Document text:
Oh God, this is good.  What else can you say?  He nailed it.  Everything you like about Smile 1967 was preserved, basically, and there was some new stuff never heard before.  Who could ask for more?

 

For example, Brian Wilson managed to capture the same exact studio sound he was working with in 1967.  What kind of a savant pretends he doesn't remember much about all that old Smile stuff to deflect the emotional toll of confronting it, but then remembers every single knob twist on every single board at every single studio he worked at back then, especially the studio at Western Sound? Brian Wilson, that's who.

What the exercise asks:
Transcribe the review from "For example, Brian" to "Wilson, that's who.". The rows have nothing to do with the review.

Supplied material:

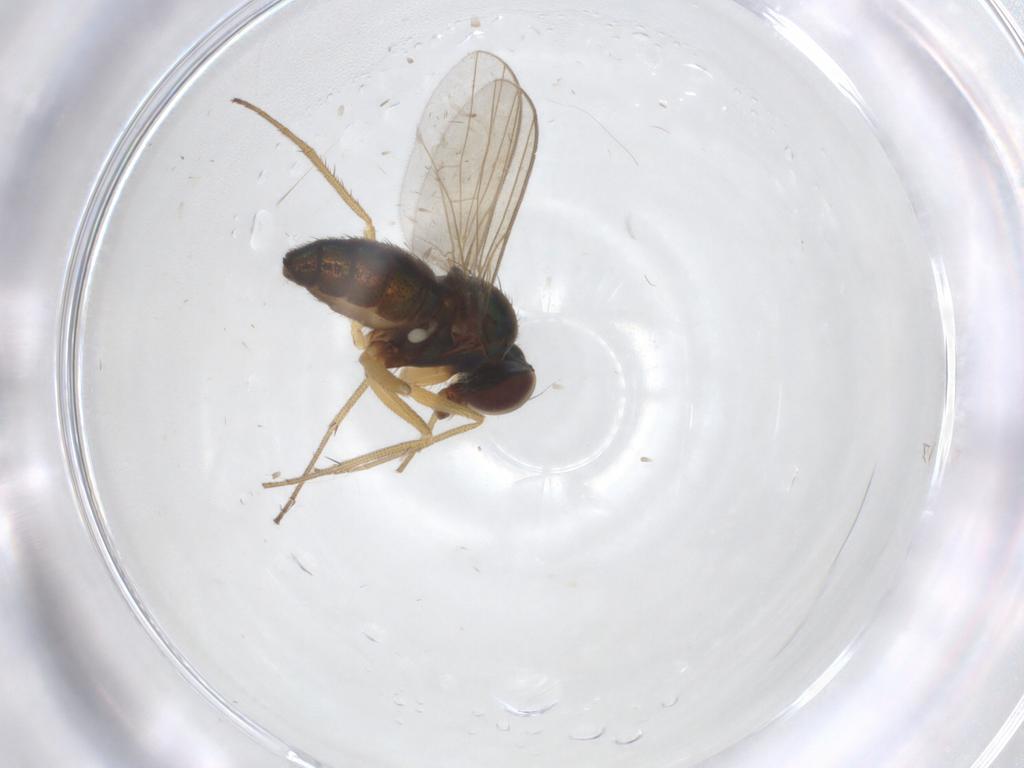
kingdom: Animalia
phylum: Arthropoda
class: Insecta
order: Diptera
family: Dolichopodidae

Finished exercise:
For example, Brian Wilson managed to capture the same exact studio sound he was working with in 1967.  What kind of a savant pretends he doesn't remember much about all that old Smile stuff to deflect the emotional toll of confronting it, but then remembers every single knob twist on every single board at every single studio he worked at back then, especially the studio at Western Sound? Brian Wilson, that's who.